I am using Dojo labels and checkboxes in one of my app inside smarty file. I want to add a certain behavior to uncheck a checkbox, if any other checkbox is checked. I also check if that checkbox is originally checked, it will uncheck the same. (I do not want to use radio button)

Here is my code for one CheckBox:

<input id="form.cs"
     data-dojo-type='dijit.form.CheckBox'
     type="checkbox"    
     data-dojo-props="value:'true', type:'checkbox', name:'cs', style:'vertical-align: top'"
     onChange="if(dijit.byId('form.cs"').checked)                             
                  dijit.byId('form.cs"').set('checked', false);
               else 
                  dijit.byId(' form.nl"').set('checked', false);"
/>

The problem with code is when i add curly braces, this is not rendered by smarty engine and throws error.

For example :

onChange="if(dijit.byId('form.cs"').checked) {                         
                  dijit.byId('form.cs"').set('checked', false); }
               else {
                  dijit.byId(' form.nl"').set('checked', false);"}

The above code snippet will create a breakdown in the smarty.

No correct solution

OTHER TIPS

I recommend writing your event handler in JavaScript. If you're going to write all your event handlers as attributes you're going to have a lot of problems like code validation, ... .

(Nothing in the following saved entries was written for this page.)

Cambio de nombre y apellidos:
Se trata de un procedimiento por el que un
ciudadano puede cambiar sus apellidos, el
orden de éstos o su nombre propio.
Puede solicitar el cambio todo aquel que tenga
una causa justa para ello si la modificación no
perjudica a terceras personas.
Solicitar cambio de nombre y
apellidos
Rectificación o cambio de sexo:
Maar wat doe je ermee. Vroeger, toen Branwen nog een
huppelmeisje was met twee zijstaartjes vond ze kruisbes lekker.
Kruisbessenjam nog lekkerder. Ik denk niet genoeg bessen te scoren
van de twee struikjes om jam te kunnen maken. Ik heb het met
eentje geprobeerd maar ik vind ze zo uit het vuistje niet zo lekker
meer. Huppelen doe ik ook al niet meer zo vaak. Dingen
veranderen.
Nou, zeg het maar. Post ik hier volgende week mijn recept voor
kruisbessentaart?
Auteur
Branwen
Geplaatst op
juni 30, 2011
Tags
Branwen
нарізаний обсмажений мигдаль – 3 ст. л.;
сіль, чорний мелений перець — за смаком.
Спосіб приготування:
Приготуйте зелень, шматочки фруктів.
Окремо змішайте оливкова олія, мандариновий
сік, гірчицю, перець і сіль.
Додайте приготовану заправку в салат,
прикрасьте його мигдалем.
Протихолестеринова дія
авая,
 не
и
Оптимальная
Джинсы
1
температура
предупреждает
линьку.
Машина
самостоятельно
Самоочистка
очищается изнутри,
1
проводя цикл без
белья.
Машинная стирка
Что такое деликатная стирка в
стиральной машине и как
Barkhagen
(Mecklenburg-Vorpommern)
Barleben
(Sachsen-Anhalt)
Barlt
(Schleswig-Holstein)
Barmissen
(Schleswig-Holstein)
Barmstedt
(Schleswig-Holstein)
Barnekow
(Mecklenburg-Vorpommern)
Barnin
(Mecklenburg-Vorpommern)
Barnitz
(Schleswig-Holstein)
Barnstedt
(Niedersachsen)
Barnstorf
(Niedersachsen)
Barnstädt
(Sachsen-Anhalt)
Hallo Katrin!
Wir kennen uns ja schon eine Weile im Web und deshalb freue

You could write a loop that actually loops over all checkboxes, setting the value to the opposite of the changed value (so if one checkbox becomes true, the other ones must become false).

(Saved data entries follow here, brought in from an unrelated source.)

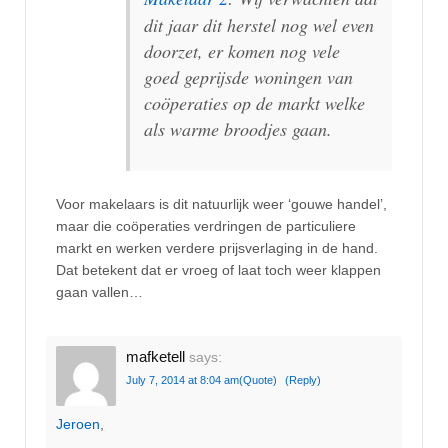
dit jaar dit herstel nog wel even
doorzet, er komen nog vele
goed geprijsde woningen van
coöperaties op de markt welke
als warme broodjes gaan.
Voor makelaars is dit natuurlijk weer ‘gouwe handel’,
maar die coöperaties verdringen de particuliere
markt en werken verdere prijsverlaging in de hand.
Dat betekent dat er vroeg of laat toch weer klappen
gaan vallen…
mafketell
says:
July 7, 2014 at 8:04 am
(Quote)
(Reply)
Jeroen
,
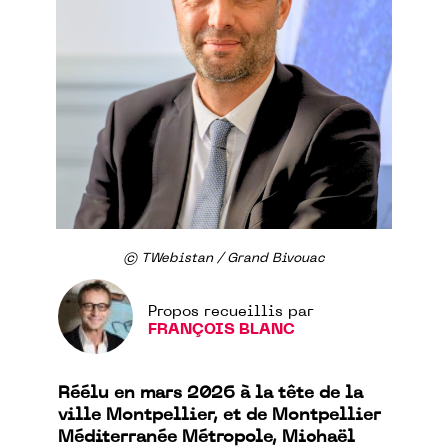
© TWebistan / Grand Bivouac
Propos recueillis par
FRANÇOIS BLANC
Réélu en mars 2026 à la tête de la
ville Montpellier, et de Montpellier
Méditerranée Métropole, Michaël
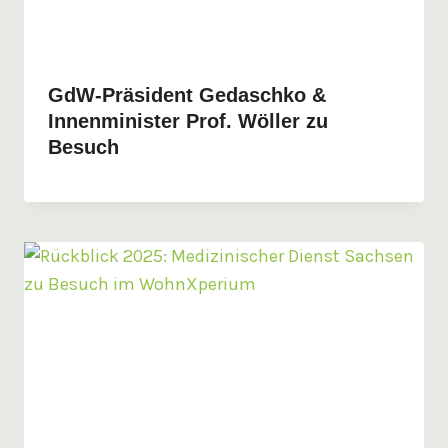
GdW-Präsident Gedaschko &
Innenminister Prof. Wöller zu
Besuch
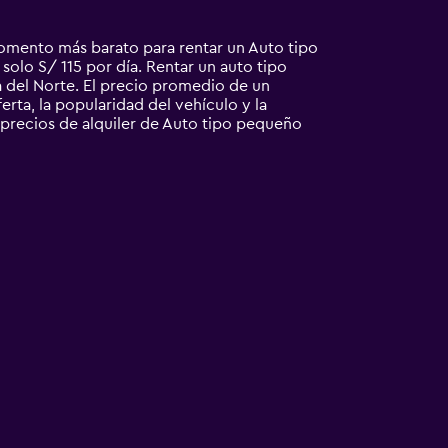
momento más barato para rentar un Auto tipo
solo S/ 115 por día. Rentar un auto tipo
del Norte. El precio promedio de un
erta, la popularidad del vehículo y la
 precios de alquiler de Auto tipo pequeño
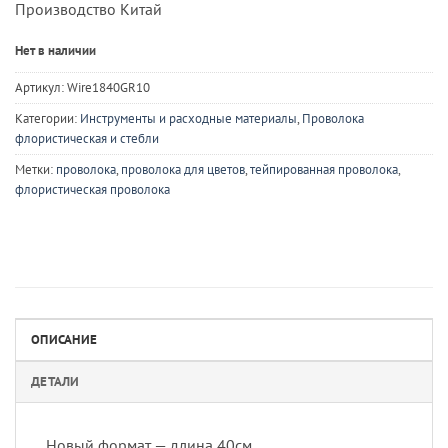
Производство Китай
Нет в наличии
Артикул:
Wire1840GR10
Категории:
Инструменты и расходные материалы
,
Проволока
флористическая и стебли
Метки:
проволока
,
проволока для цветов
,
тейпированная проволока
,
флористическая проволока
ОПИСАНИЕ
ДЕТАЛИ
Новый формат — длина 40см.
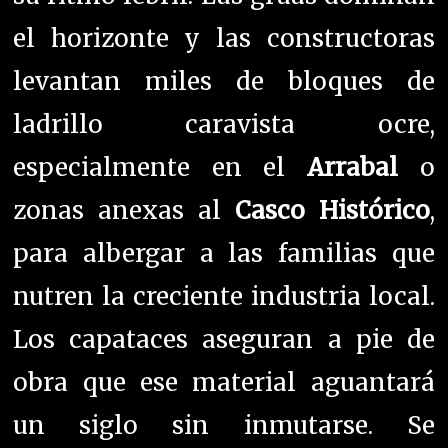
el horizonte y las constructoras
levantan miles de bloques de
ladrillo caravista ocre,
especialmente en el
Arrabal
o
zonas anexas al
Casco Histórico
,
para albergar a las familias que
nutren la creciente industria local.
Los capataces aseguran a pie de
obra que ese material aguantará
un siglo sin inmutarse. Se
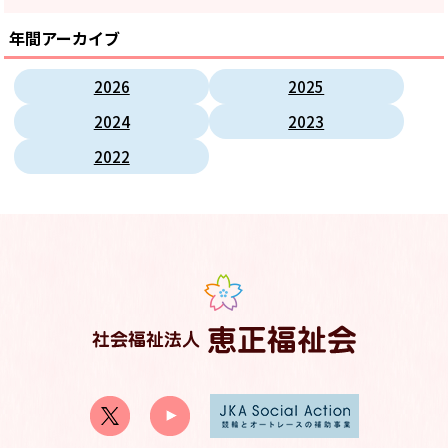
年間アーカイブ
2026
2025
2024
2023
2022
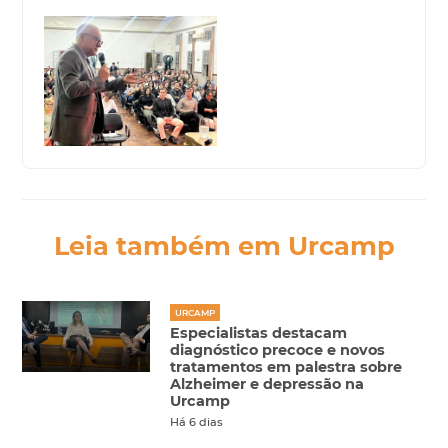
Leia também em Urcamp
URCAMP
Especialistas destacam
diagnóstico precoce e novos
tratamentos em palestra sobre
Alzheimer e depressão na
Urcamp
Há 6 dias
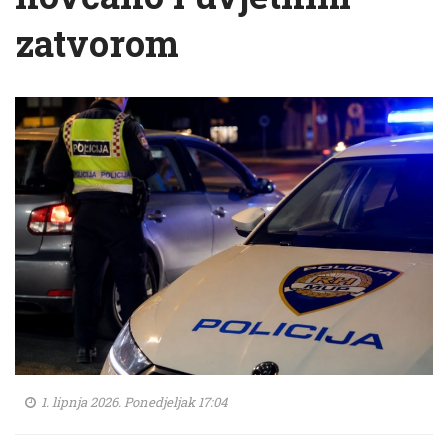
zatvorom
1. lipnja 2026. Ponedjeljak 17:04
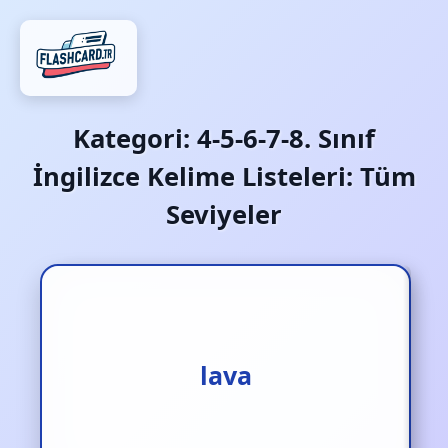
Kategori:
4-5-6-7-8. Sınıf
İngilizce Kelime Listeleri: Tüm
Seviyeler
lava
lav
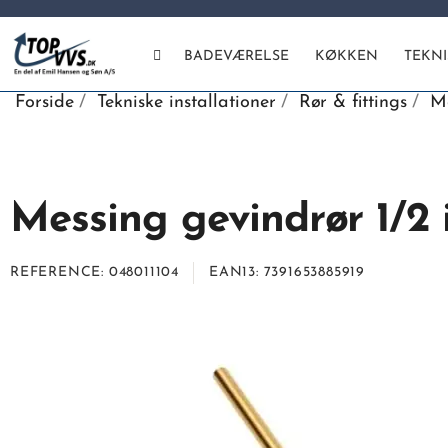
BADEVÆRELSE
KØKKEN
TEKN
Forside
Tekniske installationer
Rør & fittings
Me
Messing gevindrør 1/2
REFERENCE
048011104
EAN13
7391653885919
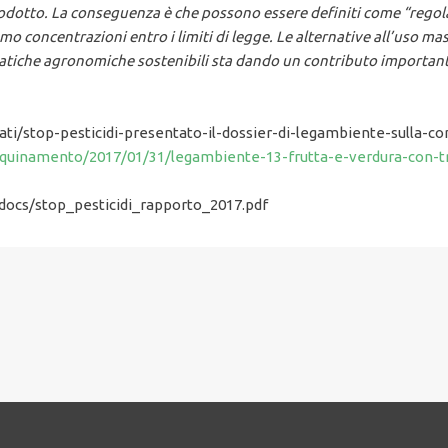
rodotto. La conseguenza è che possono essere definiti come “regola
o concentrazioni entro i limiti di legge. Le alternative all’uso ma
ratiche agronomiche sostenibili sta dando un contributo importante 
ti/stop-pesticidi-presentato-il-dossier-di-legambiente-sulla-
nquinamento/2017/01/31/legambiente-13-frutta-e-verdura-con-tr
/docs/stop_pesticidi_rapporto_2017.pdf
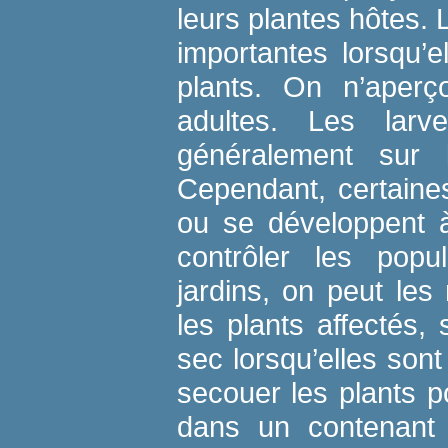
leurs plantes hôtes.
importantes lorsqu’e
plants. On n’aperço
adultes. Les larve
généralement sur 
Cependant, certaines
ou se développent à 
contrôler les popul
jardins, on peut le
les plants affectés,
sec lorsqu’elles sont
secouer les plants p
dans un contenant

To do this you could write a simple function like this:

var toggleCheckboxes = function(myNode, value) {
    query("input[type=checkbox]").forEach(function(node) {
        if (node !== myNode) {
            registry.getEnclosingWidget(node).set("value", !value, false);
        }
    });
};

The dojo/query module allows you to get a list of all nodes matching the given selector. With the dijit/registry module you can retrieve the actual widget behind the DOM node and then you just set the value using:

registry.getEnclosingWidget(node).set("value", !value, false);

The third parameter (set to false) is actually very important. This parameter will prevent further event invocations. If you don't put that parameter there it will actually trigger another onChange, causing an infinite loop.

Now the only thing you need to do is bind an onChange event handler to each checkbox that calls this function, you can also to that with the dojo/query and dijit/registry module, for example:

query("input[type=checkbox]").forEach(function(node) {
    registry.getEnclosingWidget(node).on("change", function(value) {
       toggleCheckboxes(node, value);
    });
});

A complete example can be found on JSFiddle.


But I still recommend using a radiobutton. I think you can actually say this is a bad UI design, a checkbox and a radiobutton have different goals, use them for what they're meant to.